--- DATA TO PROCESS ---
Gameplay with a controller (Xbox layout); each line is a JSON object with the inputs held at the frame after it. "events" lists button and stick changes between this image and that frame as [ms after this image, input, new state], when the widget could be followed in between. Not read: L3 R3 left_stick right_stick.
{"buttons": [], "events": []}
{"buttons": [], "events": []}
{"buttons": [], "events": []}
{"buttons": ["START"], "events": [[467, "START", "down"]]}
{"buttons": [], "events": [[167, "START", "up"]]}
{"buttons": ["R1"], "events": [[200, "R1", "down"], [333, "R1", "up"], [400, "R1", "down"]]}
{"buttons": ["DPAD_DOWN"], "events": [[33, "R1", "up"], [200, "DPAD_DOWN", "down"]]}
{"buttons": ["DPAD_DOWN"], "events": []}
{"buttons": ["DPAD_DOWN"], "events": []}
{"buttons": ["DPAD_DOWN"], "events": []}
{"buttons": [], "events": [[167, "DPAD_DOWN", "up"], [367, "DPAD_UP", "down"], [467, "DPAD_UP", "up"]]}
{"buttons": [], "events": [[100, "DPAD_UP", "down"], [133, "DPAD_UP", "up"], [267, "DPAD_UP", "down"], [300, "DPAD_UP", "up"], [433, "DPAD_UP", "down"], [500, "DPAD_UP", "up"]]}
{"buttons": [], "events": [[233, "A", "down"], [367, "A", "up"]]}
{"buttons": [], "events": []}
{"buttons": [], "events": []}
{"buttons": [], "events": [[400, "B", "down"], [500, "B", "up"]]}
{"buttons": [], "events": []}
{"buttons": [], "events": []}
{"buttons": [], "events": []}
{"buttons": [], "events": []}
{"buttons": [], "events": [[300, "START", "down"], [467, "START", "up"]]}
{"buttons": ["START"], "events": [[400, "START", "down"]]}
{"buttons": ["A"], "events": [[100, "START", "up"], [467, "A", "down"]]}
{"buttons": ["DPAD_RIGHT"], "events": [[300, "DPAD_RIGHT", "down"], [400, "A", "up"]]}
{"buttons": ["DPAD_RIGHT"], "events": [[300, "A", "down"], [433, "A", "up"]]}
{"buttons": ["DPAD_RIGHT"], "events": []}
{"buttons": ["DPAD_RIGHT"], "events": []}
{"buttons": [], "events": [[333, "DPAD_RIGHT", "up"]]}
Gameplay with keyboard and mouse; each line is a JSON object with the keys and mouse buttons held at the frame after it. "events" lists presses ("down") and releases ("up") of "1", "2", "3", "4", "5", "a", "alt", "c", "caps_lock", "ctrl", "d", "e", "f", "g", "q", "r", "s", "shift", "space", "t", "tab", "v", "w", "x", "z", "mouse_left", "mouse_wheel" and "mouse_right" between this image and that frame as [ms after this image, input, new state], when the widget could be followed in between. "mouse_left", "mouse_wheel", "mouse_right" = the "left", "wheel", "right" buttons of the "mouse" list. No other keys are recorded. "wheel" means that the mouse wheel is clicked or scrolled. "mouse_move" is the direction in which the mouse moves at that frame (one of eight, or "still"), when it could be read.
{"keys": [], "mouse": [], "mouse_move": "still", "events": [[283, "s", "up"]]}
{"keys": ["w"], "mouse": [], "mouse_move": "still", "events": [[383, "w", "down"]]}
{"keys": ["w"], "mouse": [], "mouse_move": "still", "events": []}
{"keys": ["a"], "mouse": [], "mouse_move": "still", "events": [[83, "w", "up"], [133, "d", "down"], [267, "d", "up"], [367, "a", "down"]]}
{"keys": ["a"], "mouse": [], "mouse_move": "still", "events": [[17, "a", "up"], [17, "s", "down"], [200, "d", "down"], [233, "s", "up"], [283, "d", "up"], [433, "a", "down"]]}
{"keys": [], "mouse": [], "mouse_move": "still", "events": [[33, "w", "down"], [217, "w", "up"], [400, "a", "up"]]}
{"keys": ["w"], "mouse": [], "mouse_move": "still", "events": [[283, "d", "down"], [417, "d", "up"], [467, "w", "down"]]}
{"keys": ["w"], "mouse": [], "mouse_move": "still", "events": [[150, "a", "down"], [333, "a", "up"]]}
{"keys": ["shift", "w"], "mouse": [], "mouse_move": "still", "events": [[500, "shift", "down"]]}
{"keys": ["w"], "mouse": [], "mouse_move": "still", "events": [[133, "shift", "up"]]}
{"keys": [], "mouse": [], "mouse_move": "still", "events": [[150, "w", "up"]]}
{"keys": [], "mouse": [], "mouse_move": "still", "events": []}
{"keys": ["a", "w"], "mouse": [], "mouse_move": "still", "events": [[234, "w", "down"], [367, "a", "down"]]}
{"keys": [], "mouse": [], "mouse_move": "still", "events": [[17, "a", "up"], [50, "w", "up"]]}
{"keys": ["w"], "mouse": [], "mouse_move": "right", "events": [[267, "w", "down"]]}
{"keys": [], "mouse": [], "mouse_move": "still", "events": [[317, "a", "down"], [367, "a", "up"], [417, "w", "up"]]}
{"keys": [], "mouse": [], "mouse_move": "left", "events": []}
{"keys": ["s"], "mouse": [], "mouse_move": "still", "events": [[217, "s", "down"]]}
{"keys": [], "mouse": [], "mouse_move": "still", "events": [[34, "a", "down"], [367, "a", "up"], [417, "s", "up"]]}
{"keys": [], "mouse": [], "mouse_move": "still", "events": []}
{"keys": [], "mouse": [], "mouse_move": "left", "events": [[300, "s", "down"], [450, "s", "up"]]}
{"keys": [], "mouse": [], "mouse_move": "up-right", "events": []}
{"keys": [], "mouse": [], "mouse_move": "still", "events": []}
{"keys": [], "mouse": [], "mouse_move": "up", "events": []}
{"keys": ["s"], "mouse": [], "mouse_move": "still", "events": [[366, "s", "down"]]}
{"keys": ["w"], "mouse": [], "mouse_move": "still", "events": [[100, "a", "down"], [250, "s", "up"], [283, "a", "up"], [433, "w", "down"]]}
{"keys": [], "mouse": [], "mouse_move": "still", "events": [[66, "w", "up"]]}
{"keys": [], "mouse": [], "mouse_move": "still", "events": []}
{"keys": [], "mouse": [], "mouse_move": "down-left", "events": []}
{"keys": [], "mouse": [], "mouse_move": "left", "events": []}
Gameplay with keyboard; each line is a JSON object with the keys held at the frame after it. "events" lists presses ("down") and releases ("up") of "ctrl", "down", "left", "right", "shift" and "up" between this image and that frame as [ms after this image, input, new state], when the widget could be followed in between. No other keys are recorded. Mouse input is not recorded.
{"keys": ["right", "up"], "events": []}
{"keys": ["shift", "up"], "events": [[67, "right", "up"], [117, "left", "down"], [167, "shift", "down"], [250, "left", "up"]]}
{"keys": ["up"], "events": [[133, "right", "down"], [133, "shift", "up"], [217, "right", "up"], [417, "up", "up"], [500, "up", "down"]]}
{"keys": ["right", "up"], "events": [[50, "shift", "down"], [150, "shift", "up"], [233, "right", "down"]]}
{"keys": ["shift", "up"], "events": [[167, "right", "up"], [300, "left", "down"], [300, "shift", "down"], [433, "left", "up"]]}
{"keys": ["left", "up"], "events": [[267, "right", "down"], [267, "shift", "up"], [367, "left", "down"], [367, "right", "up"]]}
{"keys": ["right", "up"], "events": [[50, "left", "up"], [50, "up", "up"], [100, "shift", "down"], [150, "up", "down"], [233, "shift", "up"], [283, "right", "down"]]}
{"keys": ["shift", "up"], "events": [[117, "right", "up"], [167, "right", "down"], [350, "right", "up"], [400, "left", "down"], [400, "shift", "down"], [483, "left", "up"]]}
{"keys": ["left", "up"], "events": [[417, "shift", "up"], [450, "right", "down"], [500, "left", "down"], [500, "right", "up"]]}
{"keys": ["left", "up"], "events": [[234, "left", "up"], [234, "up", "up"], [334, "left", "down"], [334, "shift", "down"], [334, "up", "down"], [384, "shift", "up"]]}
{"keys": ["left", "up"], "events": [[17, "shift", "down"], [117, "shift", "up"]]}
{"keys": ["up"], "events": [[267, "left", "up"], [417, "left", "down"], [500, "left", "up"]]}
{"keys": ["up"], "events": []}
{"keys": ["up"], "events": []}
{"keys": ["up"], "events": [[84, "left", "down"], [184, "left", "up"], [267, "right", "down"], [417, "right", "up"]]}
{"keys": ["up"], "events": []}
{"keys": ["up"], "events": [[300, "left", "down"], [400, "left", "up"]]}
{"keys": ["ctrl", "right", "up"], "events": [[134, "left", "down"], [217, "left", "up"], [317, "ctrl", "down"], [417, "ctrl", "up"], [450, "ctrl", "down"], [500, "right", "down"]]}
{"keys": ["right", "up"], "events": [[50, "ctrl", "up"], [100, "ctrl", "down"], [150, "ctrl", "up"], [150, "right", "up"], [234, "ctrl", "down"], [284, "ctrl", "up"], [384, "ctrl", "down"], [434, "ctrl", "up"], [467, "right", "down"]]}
---
• **YOUR ASSIGNMENT**
Please show, exactly as written, every line above that contains the word "START".

• **SOLUTION TO THIS PROBLEM**
{"buttons": ["START"], "events": [[467, "START", "down"]]}
{"buttons": [], "events": [[167, "START", "up"]]}
{"buttons": [], "events": [[300, "START", "down"], [467, "START", "up"]]}
{"buttons": ["START"], "events": [[400, "START", "down"]]}
{"buttons": ["A"], "events": [[100, "START", "up"], [467, "A", "down"]]}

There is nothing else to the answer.